1. Anonymous bir örgüt değil de kitlesel bir 'Kimliğin adı' olduğundan, kendini bu çevreye yakın hisseden herkes, Anonymous Kimliğine sahip bireylerden biri olabilir veya birkaç kişi internette bir araya gelip Anonymous adına eylem yapabilir. Burada bir araya getiren etki, genellikle "Ortak düşman" tanımı olmaktadır ve o düşman da Anonymous'un genel Liberter (anarşist), radikal özgürlükçü ve devletlerin/firmaların koyduğu her türlü internet yasağına/kısıtlamasına karşı koyan temel anlayışlarıyla çelişmediği takdirde herşey olabilir. Hedefler, Anonymous'un bu temel özellikleriyle çelişen kurum/firma/kişilerdir ve hedef seçimi çok çabuk kararlaştırılabilir. RedHack'in süt firmalarına saldırısı da böyle olmuştu.
2. Anonymous çevresi -yani Anon'lar- kendi bildikleri Chat odalarında ve forumlarda eylemler için tartışırken de anonimler. Çok kafa dengi olanlar bile birbirinin gerçek kimliğini bilmiyor. Hem birbirine çok yakın olup, hem de tanınmamak, bu yeni tip örgütlenmenin ilk önemli özelliği.
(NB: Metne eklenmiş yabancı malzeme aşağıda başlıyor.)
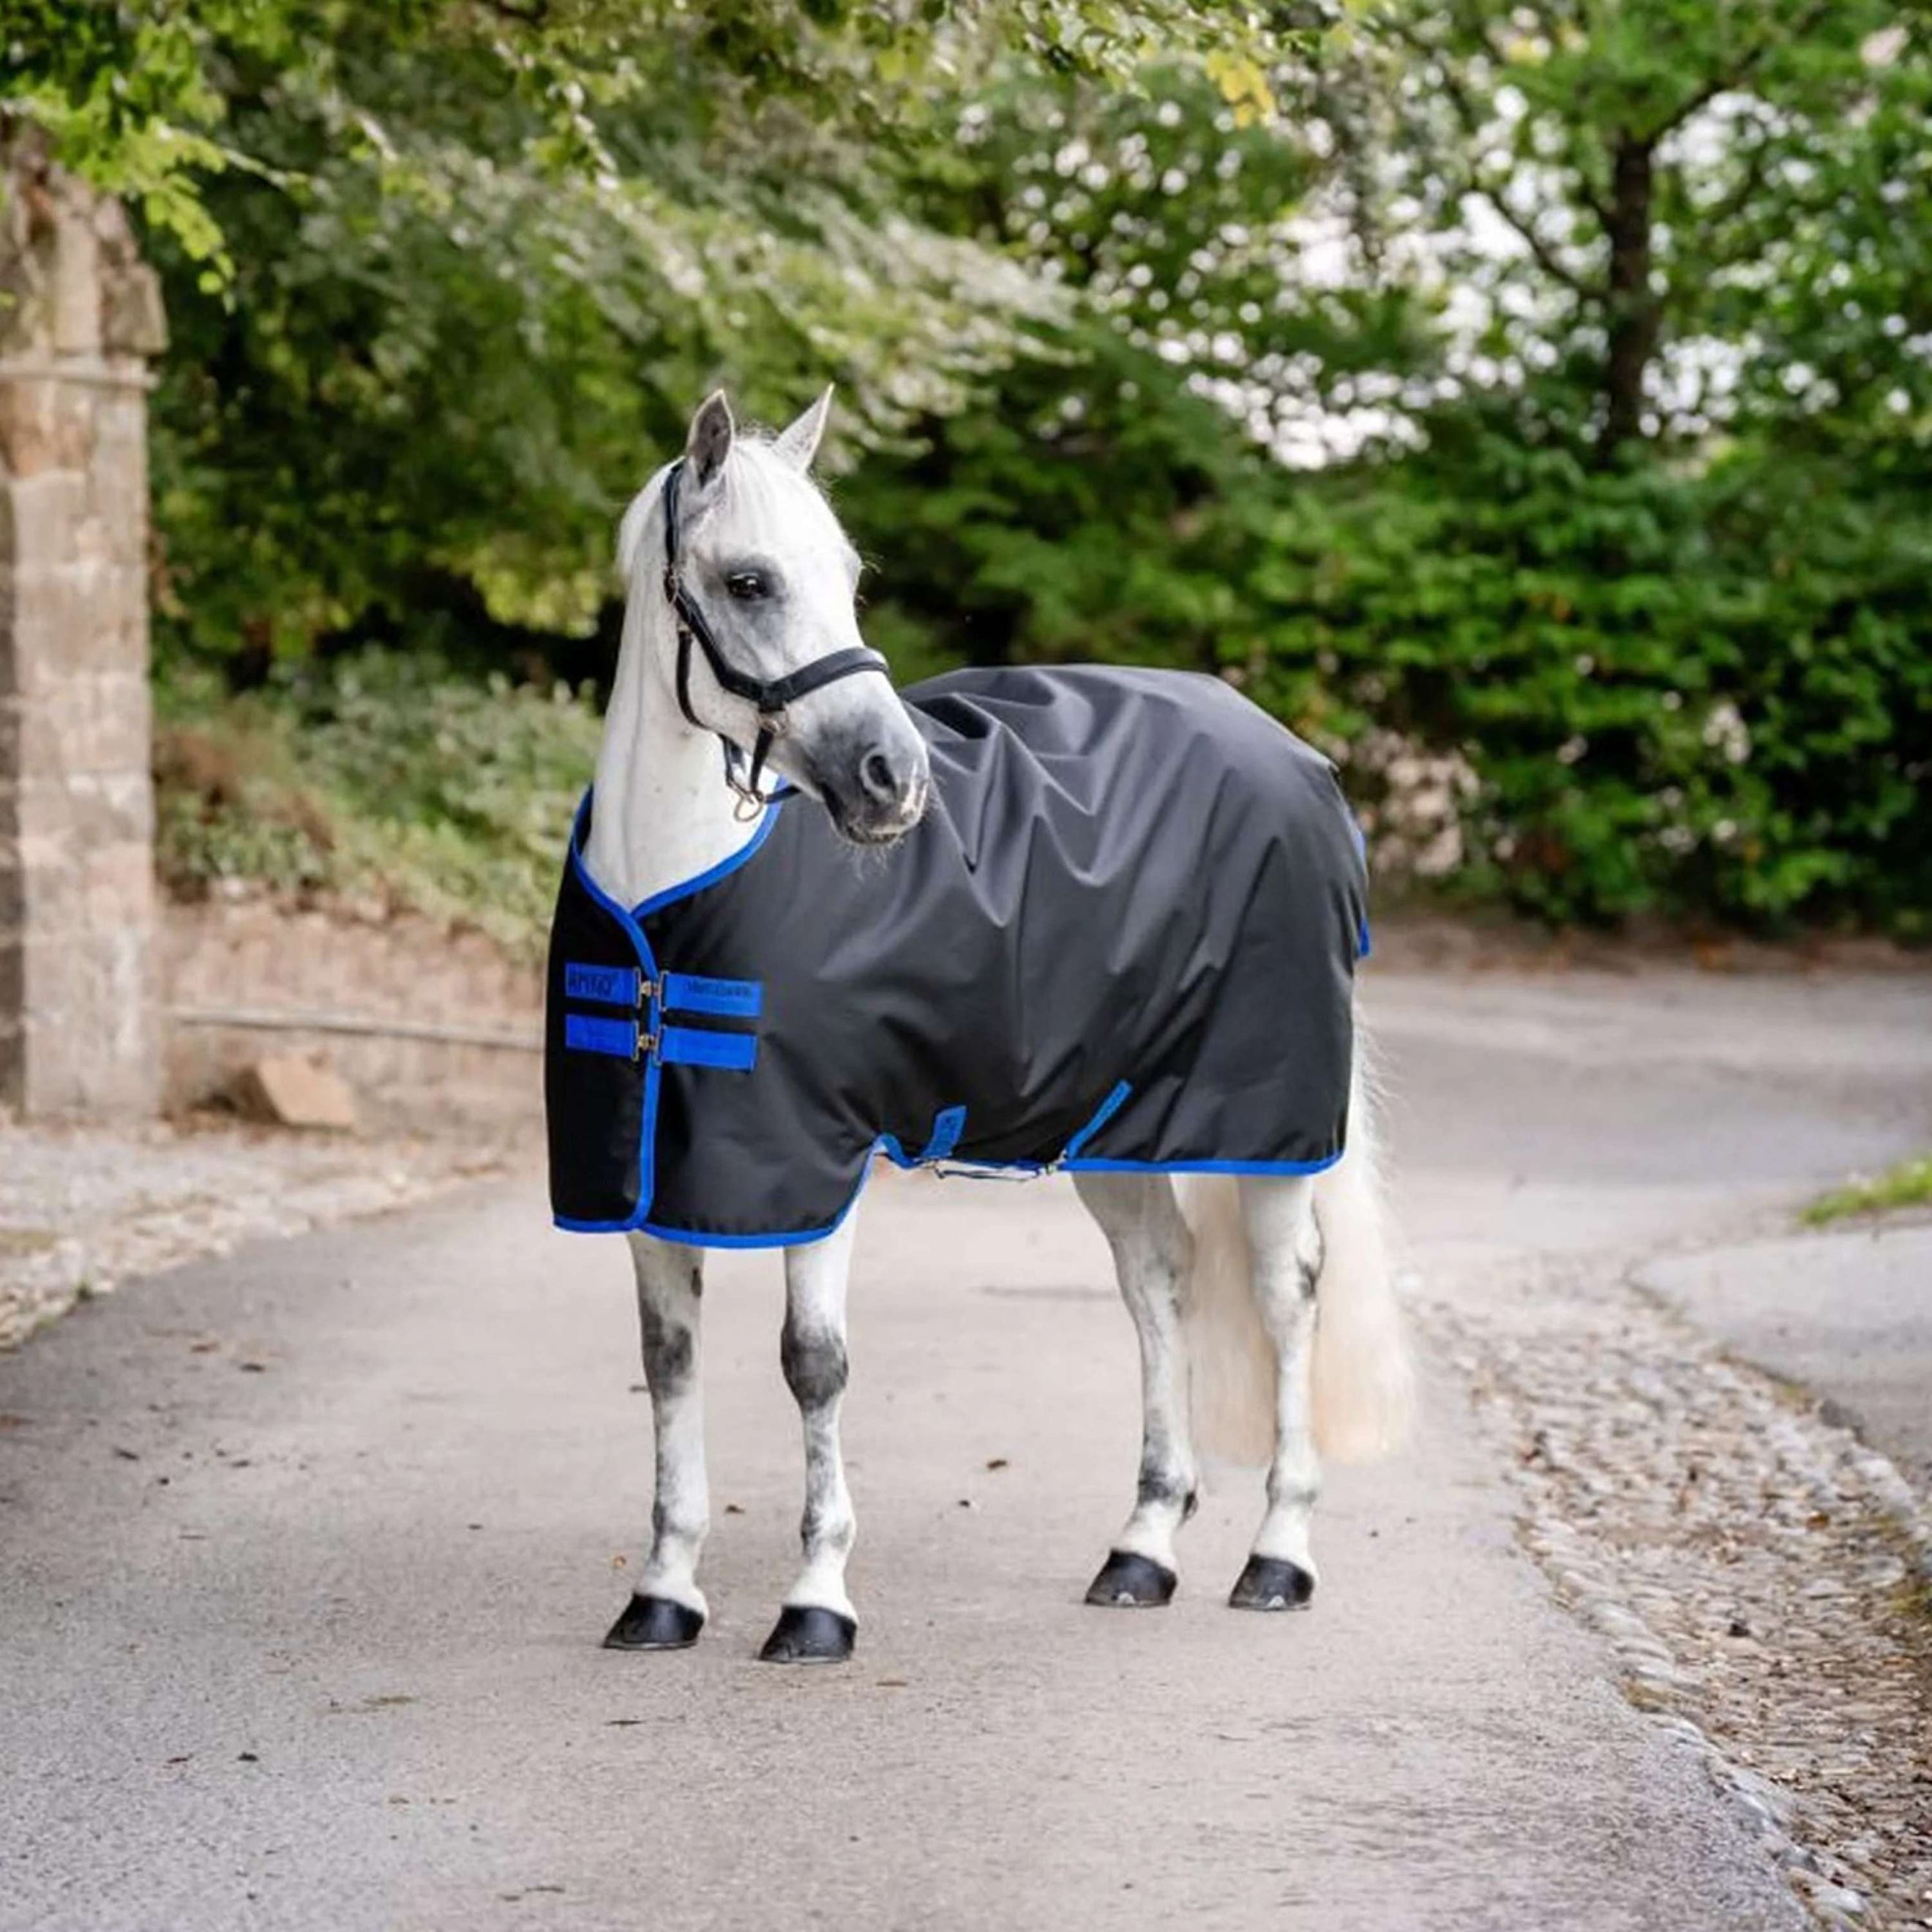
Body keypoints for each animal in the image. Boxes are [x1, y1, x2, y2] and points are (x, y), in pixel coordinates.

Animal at [561, 386, 1412, 1665]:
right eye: (750, 581)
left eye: (850, 574)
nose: (893, 779)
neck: (672, 907)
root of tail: (1298, 758)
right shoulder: (653, 1177)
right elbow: (669, 1366)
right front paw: (663, 1592)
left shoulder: (820, 1166)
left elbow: (813, 1365)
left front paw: (816, 1602)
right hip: (1118, 1128)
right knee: (1158, 1283)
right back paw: (1142, 1549)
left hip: (1268, 1130)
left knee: (1285, 1295)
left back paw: (1278, 1555)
3. Anonymous mantalitesi içinde oluşan arkadaş grupları ve çevreleri bağlayıcı değil. Zaten herkes anonim olduğundan ve rümuz kullandığından, gruplaşmalar çok çabuk değişebiliyor. Bugün burada olan biri, yarın bir başka gurupta boy gösterebiliyor. Ama özellikle daha derin Anonymous gruplaşmalarına katılanların belli referansları olması gerekiyor. Daha önce nerelerde gezindiği, ne yazıp çizdiğine bakıyorlar. Ortam anonim olmakla birlikte sahipsiz/başıboş da değil.
4. Bu mantalite çevresinde oluşan gruplaşmaların hiyerarşik olmayan yapısı, eşitlik fikrinin gerçek anlamda işlemesini sağlıyor. Aynı göz hizasında konuşan, herkesin söz hakkına ve önceliğine sahip olduğu ortamda sivrilenler, akıllı/yaratıcı olduklarından sivriliyorlar. Bu da gerçek eşitlik anlayışının en doğal ifadesidir zaten.